■ **Stored data entries**:
-=-=-

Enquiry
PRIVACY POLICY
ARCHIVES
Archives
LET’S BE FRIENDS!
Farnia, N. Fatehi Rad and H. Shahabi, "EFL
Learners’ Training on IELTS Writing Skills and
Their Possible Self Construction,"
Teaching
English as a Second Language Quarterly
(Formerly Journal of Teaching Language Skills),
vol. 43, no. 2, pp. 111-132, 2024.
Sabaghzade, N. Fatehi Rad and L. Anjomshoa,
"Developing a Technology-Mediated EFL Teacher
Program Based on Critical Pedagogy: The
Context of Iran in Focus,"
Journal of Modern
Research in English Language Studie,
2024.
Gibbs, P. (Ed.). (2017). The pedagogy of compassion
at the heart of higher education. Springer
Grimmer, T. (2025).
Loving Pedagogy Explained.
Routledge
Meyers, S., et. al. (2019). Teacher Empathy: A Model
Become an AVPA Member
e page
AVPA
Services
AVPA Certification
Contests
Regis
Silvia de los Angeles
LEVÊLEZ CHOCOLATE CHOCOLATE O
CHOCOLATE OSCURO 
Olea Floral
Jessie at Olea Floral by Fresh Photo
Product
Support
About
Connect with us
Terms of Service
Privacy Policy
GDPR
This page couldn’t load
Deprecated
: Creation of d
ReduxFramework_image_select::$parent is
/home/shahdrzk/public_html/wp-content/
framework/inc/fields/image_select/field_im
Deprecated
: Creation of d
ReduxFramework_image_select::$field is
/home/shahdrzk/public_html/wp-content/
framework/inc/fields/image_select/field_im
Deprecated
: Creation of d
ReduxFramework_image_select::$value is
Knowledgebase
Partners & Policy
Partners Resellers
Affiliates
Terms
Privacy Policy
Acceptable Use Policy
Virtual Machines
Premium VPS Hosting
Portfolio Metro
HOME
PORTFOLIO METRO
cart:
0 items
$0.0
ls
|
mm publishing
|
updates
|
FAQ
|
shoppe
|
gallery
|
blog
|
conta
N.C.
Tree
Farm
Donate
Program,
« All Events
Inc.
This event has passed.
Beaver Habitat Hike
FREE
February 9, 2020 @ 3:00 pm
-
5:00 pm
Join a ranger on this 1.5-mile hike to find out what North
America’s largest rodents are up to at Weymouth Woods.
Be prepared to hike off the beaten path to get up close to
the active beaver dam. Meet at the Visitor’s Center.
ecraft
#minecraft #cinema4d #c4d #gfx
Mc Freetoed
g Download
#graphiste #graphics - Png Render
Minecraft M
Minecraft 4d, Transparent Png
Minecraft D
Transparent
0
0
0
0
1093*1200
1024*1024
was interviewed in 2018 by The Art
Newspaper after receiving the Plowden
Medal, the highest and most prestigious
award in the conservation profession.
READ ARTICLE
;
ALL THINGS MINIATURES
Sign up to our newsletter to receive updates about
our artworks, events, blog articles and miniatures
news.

-=-=-

■ **EXERCISE INSTRUCTIONS**:
From the line containing "ALL THINGS MINIATURES" down to the final line of the data, write out every line exactly; both the first and last of these belong in your answer, and nothing else does.

■ **COMPLETED TASK**:
ALL THINGS MINIATURES
Sign up to our newsletter to receive updates about
our artworks, events, blog articles and miniatures
news.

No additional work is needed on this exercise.